● DOCUMENT EXTRACT
And what we're doing is,

22:33

really we're creating a private link endpoint in your VPC.

22:37

And again, the security groups that you can figure

22:40

on that sort of inbound connection in your VPC

22:43

would be your responsibility,

22:45

to configure exactly which clients within the VPC

22:47

can talk to your service.

22:53

All right, Fargate data plane security.

22:59

So zooming into this Fargate VPC, like we said,

23:04

we have these bare metal instances.

23:06

There obviously isn't just one bare metal instance.

23:08

We have many, many bare metal instances that we run per VPC.

23:12

So a similar kind of theme.

23:15

We don't allow any bare metal instance

23:18

to instance communication through that primary ENI,

23:21

no reason why instances should be talking to each other.

23:28

The only communication that's allowed is the communication

23:31

that the Fargate agent needs to perform

23:33

to the ECS control plane

23:35

and just any other kind of image pull

23:38

and things like that that the agent needs to perform.

23:40

So very controlled, the security groups there.

23:46

We do, like I mentioned,

23:48

one of the benefits of Firecracker

23:50

is that it allows us to safely place multiple tenants

23:53

on the same machine.

23:54

So we do actually place multiple tenants,

23:56

tasks for multiple tenants.

23:58

And these are not just App Runner workloads, these are,

24:02

you know, any public Fargate workloads.

24:04

We can safely co-locate them

24:06

on the same bare metal instance,

24:10

but we will only run one task per micro VM.

24:13

We will never put two tasks,

24:15

even if it's from the same customer, same account,

24:18

we will never put more than one Fargate task

24:20

in the same micro VM.

24:21

At Amazon, we don't trust the container boundary

24:25

to be safe enough for multi-tenant isolation,

24:30

which is the reason why we've, kind of, made this choice,

24:33

of just really maintaining the security posture of your task

24:36

and not putting multiple tasks within the same VM boundary.

24:42

There's, you know,

24:43

independent network interfaces for each of those micro VMs.

24:47

So your tasks are not kind of cross communicating

24:50

through the same network interface.

24:51

They have their dedicated ENI

24:53

that are connected to the customer VPC.

24:59

And as we said, you know,

25:00

micro VM boundary hardware, isolated EC2 instance,

25:04

like isolation basically.

25:05

And as you can see here, you know,

25:06

completely separate guest OSs and guest kernels

25:09

between the multi-tenant workloads.

25:13

So all of these things basically ensures

25:15

that we don't have any side words breakages

25:18

from tenant to tenant or that there's no downward breakages

25:22

to, kind of, some of the Fargate layer software running,

25:25

running on the instance.

25:28

All right, so going into the ECS control plane security.

25:33

So ECS, the, kind of,

25:36

protected resource is all the state that ECS is keeping

25:40

about the bare metal instances, about the Fargate tasks

25:45

that are running on the bare metal instances.

● STORED RECORDS
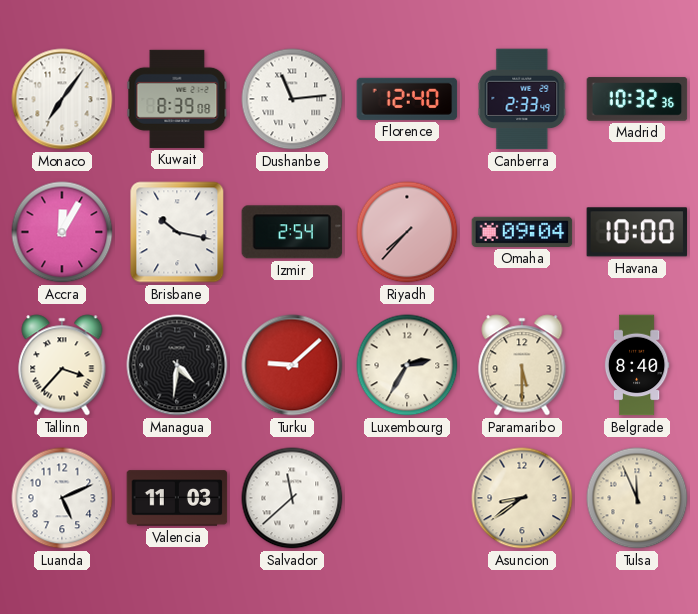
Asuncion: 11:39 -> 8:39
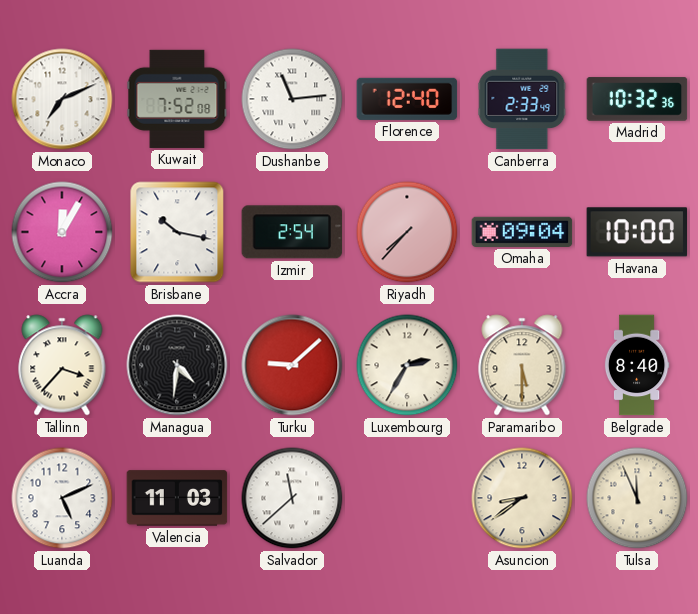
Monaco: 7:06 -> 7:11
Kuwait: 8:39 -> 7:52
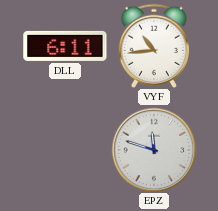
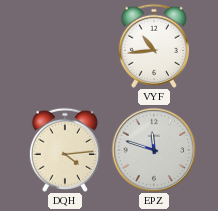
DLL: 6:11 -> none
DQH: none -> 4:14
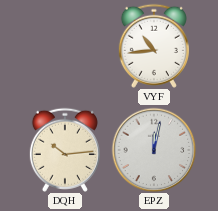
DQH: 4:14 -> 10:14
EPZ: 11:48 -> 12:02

---

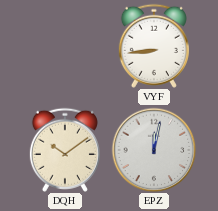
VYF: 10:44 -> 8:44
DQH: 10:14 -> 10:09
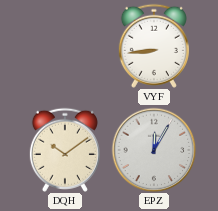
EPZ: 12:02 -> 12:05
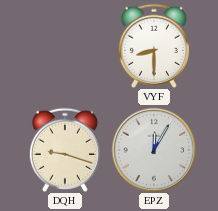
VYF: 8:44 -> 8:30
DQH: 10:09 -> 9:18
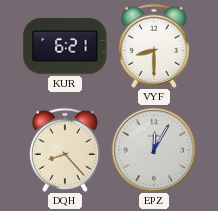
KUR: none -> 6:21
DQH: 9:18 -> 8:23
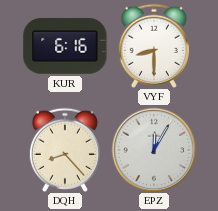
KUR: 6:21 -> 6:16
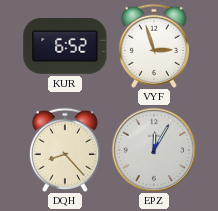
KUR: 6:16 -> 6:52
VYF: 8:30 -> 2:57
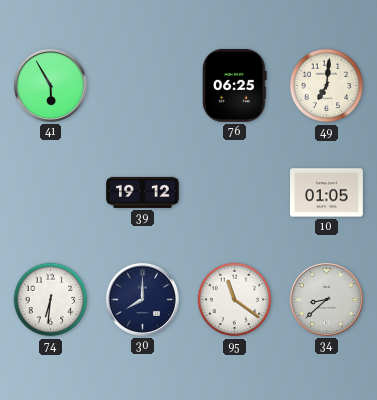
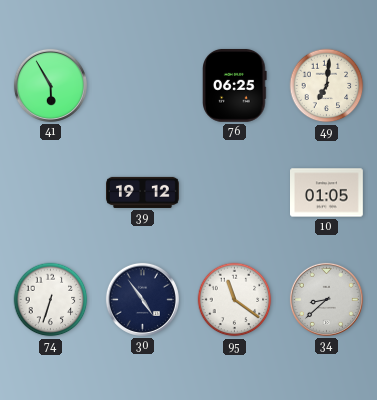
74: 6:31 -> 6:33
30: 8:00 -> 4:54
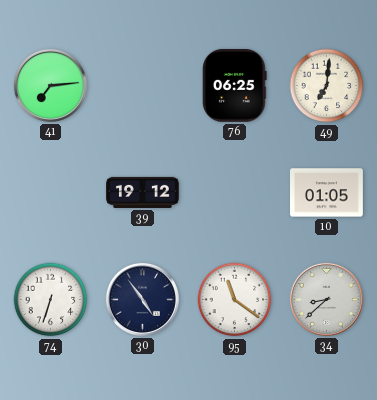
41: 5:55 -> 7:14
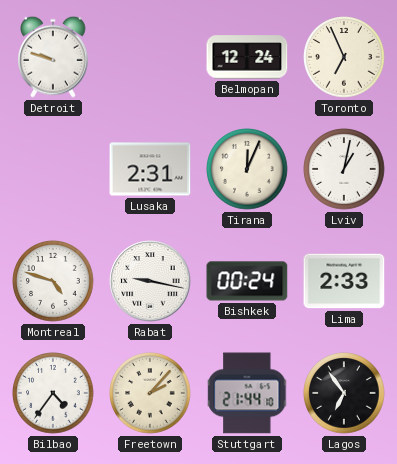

● WHAT YOU WILL DO
[A] In the Fargate security transcript above, what is the maximum number of Fargate tasks placed in a single micro VM?
[B] Write a continuation of the Fargate security transcript, picking up right after its final sentence.

● ANSWERS TO EACH TASK
[A] One task per micro VM, even for tasks from the same customer and account.

[B]
25:47

And a lot of, kind of, the security aspect of ECS

25:50

is making sure that that state is accessed

25:52

and modified in a properly authenticated way.

25:56

And there's basically two entry points to the control plane.

26:01

Many of these services are internal services,

26:03

but there's two entry points from the outside internet.

26:06

And the first one is this agent communication service.

26:09

So we talked about these, you know,

26:11

with Fargate, these bare metal instances

26:13

and the agent talking to the agent communication service

26:16

and you know,

26:17

this is fairly safe 'cause it's our agent,

26:20

it's running on our instances, so, you know,

26:22

we're all friends

26:23

and we don't generally expect any malicious activity

26:26

between Fargate and ECS.

26:28

But remember that the ECS control plane

26:31

is not just serving Fargate, right.

26:32

It's also serving the EC2 launch type,

26:35

which is customers running their own instances

26:38

as worker nodes and having these instances register

26:42

with the ECS control plane.

26:44

So the agent communication service

26:46

also feels these connections from all of these, you know,

26:50

customer owned instances as well.

26:53

And that's the reason why,

26:57

because the agent is just a piece of software

27:00

for this EC2 launch type.

27:02

It's a piece of software that's running out there,

27:04

in the wild, on a customer instance,

27:06

it's just an open source piece of software really.

27:08

They can write their own custom version of the agent

27:10

and try and talk to our APIs.

27:12

So we actually don't consider the agent

27:14

to be within the trust boundary.

27:18

And the way we kind of enforce checks and balances here,

27:24

is that the instance role that's present on your instance,

27:29

that's the identity that the agent is going to use

27:31

to talk to our control plane.

27:32

And the agent communication service basically ensures

27:36

that you're only modifying

27:39

or reading state about other tasks or instances

27:43

in your own account and you can't read across accounts.

27:48

The other entry point is the front end service of course.

27:51

So this is the one that feels all the other, kind of,

27:54

incoming APIs, task management, you know,

27:58

run task APIs and task definition APIs,

28:02

cluster API, service APIs.

28:04

And, you know, here there's standard, again,

28:10

IM-oth, we enforce IM-oth based on the calling actor.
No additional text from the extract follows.